___ Information given ___

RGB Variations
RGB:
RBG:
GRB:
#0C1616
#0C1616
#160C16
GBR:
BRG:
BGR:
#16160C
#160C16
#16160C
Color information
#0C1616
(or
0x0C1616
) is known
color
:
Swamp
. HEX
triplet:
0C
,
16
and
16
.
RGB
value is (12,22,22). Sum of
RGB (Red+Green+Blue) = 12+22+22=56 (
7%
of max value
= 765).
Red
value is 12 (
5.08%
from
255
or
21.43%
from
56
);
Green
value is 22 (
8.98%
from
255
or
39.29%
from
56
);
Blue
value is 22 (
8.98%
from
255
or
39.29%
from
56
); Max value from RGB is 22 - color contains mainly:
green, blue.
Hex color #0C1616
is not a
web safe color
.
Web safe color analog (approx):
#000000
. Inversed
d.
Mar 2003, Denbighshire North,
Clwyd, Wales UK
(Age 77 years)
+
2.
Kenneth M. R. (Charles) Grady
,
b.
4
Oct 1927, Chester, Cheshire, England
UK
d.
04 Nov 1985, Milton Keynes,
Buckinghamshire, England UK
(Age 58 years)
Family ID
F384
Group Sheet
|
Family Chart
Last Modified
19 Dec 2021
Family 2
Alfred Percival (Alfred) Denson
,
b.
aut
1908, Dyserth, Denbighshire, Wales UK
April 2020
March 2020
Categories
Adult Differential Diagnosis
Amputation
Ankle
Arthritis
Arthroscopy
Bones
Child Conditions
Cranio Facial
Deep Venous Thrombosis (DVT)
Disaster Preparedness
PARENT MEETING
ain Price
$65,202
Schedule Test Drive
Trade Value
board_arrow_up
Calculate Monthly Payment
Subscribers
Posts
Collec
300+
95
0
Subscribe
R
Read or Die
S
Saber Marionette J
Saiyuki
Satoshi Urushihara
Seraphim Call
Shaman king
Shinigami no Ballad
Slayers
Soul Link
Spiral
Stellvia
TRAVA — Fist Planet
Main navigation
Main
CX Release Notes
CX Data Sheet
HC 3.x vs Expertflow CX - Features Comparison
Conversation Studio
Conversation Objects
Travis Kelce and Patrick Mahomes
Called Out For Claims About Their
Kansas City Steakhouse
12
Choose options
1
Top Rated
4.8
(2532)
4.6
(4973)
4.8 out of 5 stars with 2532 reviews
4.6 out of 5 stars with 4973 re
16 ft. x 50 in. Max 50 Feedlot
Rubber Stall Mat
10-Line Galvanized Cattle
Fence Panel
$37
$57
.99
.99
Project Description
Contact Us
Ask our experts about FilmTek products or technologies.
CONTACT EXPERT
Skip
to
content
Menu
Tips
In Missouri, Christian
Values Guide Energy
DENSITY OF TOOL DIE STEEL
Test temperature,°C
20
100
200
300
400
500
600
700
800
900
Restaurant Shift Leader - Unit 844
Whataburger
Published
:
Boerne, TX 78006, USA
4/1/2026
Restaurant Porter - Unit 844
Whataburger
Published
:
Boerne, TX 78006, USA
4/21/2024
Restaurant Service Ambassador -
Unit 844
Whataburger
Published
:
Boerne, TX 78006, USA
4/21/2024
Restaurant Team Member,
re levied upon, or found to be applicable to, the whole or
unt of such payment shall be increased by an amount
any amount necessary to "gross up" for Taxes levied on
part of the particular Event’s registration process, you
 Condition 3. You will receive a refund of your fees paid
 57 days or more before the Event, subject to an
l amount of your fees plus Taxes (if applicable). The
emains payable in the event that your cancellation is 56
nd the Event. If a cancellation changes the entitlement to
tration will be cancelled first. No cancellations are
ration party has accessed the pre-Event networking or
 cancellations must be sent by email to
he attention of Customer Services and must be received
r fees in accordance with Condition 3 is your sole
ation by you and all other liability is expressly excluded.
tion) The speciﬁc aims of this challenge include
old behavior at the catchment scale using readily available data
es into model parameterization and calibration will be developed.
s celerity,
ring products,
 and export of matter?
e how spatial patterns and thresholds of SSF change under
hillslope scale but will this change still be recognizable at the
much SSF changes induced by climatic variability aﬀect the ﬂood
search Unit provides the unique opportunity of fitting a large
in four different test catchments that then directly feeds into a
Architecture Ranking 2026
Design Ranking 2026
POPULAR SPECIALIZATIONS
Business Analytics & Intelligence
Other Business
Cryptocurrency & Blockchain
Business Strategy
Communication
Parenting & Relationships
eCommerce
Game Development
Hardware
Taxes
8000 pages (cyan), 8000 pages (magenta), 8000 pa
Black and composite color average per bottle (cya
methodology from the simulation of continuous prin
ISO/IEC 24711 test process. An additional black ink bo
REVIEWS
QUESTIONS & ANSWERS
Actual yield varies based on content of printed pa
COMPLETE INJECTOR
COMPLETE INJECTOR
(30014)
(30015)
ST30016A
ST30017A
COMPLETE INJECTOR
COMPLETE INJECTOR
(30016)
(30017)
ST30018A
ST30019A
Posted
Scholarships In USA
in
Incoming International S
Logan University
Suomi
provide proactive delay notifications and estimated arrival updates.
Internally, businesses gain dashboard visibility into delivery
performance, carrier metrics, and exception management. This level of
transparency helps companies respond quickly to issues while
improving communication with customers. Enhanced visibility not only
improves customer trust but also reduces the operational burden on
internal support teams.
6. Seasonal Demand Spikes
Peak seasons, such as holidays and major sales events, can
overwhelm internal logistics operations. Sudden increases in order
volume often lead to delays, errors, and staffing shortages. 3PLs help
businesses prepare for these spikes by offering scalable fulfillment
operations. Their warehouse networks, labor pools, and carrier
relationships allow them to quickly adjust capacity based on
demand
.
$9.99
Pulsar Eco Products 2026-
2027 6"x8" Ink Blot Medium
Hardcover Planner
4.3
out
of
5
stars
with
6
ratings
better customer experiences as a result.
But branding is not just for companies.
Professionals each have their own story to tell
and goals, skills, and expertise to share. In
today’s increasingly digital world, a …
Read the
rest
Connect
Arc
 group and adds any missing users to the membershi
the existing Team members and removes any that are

___

### Task goal
Transcribe every line of text from all of the records above, in order and without changes.

### Result of this exercise
RGB Variations
RGB:
RBG:
GRB:
#0C1616
#0C1616
#160C16
GBR:
BRG:
BGR:
#16160C
#160C16
#16160C
Color information
#0C1616
(or
0x0C1616
) is known
color
:
Swamp
. HEX
triplet:
0C
,
16
and
16
.
RGB
value is (12,22,22). Sum of
RGB (Red+Green+Blue) = 12+22+22=56 (
7%
of max value
= 765).
Red
value is 12 (
5.08%
from
255
or
21.43%
from
56
);
Green
value is 22 (
8.98%
from
255
or
39.29%
from
56
);
Blue
value is 22 (
8.98%
from
255
or
39.29%
from
56
); Max value from RGB is 22 - color contains mainly:
green, blue.
Hex color #0C1616
is not a
web safe color
.
Web safe color analog (approx):
#000000
. Inversed
d.
Mar 2003, Denbighshire North,
Clwyd, Wales UK
(Age 77 years)
+
2.
Kenneth M. R. (Charles) Grady
,
b.
4
Oct 1927, Chester, Cheshire, England
UK
d.
04 Nov 1985, Milton Keynes,
Buckinghamshire, England UK
(Age 58 years)
Family ID
F384
Group Sheet
|
Family Chart
Last Modified
19 Dec 2021
Family 2
Alfred Percival (Alfred) Denson
,
b.
aut
1908, Dyserth, Denbighshire, Wales UK
April 2020
March 2020
Categories
Adult Differential Diagnosis
Amputation
Ankle
Arthritis
Arthroscopy
Bones
Child Conditions
Cranio Facial
Deep Venous Thrombosis (DVT)
Disaster Preparedness
PARENT MEETING
ain Price
$65,202
Schedule Test Drive
Trade Value
board_arrow_up
Calculate Monthly Payment
Subscribers
Posts
Collec
300+
95
0
Subscribe
R
Read or Die
S
Saber Marionette J
Saiyuki
Satoshi Urushihara
Seraphim Call
Shaman king
Shinigami no Ballad
Slayers
Soul Link
Spiral
Stellvia
TRAVA — Fist Planet
Main navigation
Main
CX Release Notes
CX Data Sheet
HC 3.x vs Expertflow CX - Features Comparison
Conversation Studio
Conversation Objects
Travis Kelce and Patrick Mahomes
Called Out For Claims About Their
Kansas City Steakhouse
12
Choose options
1
Top Rated
4.8
(2532)
4.6
(4973)
4.8 out of 5 stars with 2532 reviews
4.6 out of 5 stars with 4973 re
16 ft. x 50 in. Max 50 Feedlot
Rubber Stall Mat
10-Line Galvanized Cattle
Fence Panel
$37
$57
.99
.99
Project Description
Contact Us
Ask our experts about FilmTek products or technologies.
CONTACT EXPERT
Skip
to
content
Menu
Tips
In Missouri, Christian
Values Guide Energy
DENSITY OF TOOL DIE STEEL
Test temperature,°C
20
100
200
300
400
500
600
700
800
900
Restaurant Shift Leader - Unit 844
Whataburger
Published
:
Boerne, TX 78006, USA
4/1/2026
Restaurant Porter - Unit 844
Whataburger
Published
:
Boerne, TX 78006, USA
4/21/2024
Restaurant Service Ambassador -
Unit 844
Whataburger
Published
:
Boerne, TX 78006, USA
4/21/2024
Restaurant Team Member,
re levied upon, or found to be applicable to, the whole or
unt of such payment shall be increased by an amount
any amount necessary to "gross up" for Taxes levied on
part of the particular Event’s registration process, you
 Condition 3. You will receive a refund of your fees paid
 57 days or more before the Event, subject to an
l amount of your fees plus Taxes (if applicable). The
emains payable in the event that your cancellation is 56
nd the Event. If a cancellation changes the entitlement to
tration will be cancelled first. No cancellations are
ration party has accessed the pre-Event networking or
 cancellations must be sent by email to
he attention of Customer Services and must be received
r fees in accordance with Condition 3 is your sole
ation by you and all other liability is expressly excluded.
tion) The speciﬁc aims of this challenge include
old behavior at the catchment scale using readily available data
es into model parameterization and calibration will be developed.
s celerity,
ring products,
 and export of matter?
e how spatial patterns and thresholds of SSF change under
hillslope scale but will this change still be recognizable at the
much SSF changes induced by climatic variability aﬀect the ﬂood
search Unit provides the unique opportunity of fitting a large
in four different test catchments that then directly feeds into a
Architecture Ranking 2026
Design Ranking 2026
POPULAR SPECIALIZATIONS
Business Analytics & Intelligence
Other Business
Cryptocurrency & Blockchain
Business Strategy
Communication
Parenting & Relationships
eCommerce
Game Development
Hardware
Taxes
8000 pages (cyan), 8000 pages (magenta), 8000 pa
Black and composite color average per bottle (cya
methodology from the simulation of continuous prin
ISO/IEC 24711 test process. An additional black ink bo
REVIEWS
QUESTIONS & ANSWERS
Actual yield varies based on content of printed pa
COMPLETE INJECTOR
COMPLETE INJECTOR
(30014)
(30015)
ST30016A
ST30017A
COMPLETE INJECTOR
COMPLETE INJECTOR
(30016)
(30017)
ST30018A
ST30019A
Posted
Scholarships In USA
in
Incoming International S
Logan University
Suomi
provide proactive delay notifications and estimated arrival updates.
Internally, businesses gain dashboard visibility into delivery
performance, carrier metrics, and exception management. This level of
transparency helps companies respond quickly to issues while
improving communication with customers. Enhanced visibility not only
improves customer trust but also reduces the operational burden on
internal support teams.
6. Seasonal Demand Spikes
Peak seasons, such as holidays and major sales events, can
overwhelm internal logistics operations. Sudden increases in order
volume often lead to delays, errors, and staffing shortages. 3PLs help
businesses prepare for these spikes by offering scalable fulfillment
operations. Their warehouse networks, labor pools, and carrier
relationships allow them to quickly adjust capacity based on
demand
.
$9.99
Pulsar Eco Products 2026-
2027 6"x8" Ink Blot Medium
Hardcover Planner
4.3
out
of
5
stars
with
6
ratings
better customer experiences as a result.
But branding is not just for companies.
Professionals each have their own story to tell
and goals, skills, and expertise to share. In
today’s increasingly digital world, a …
Read the
rest
Connect
Arc
 group and adds any missing users to the membershi
the existing Team members and removes any that are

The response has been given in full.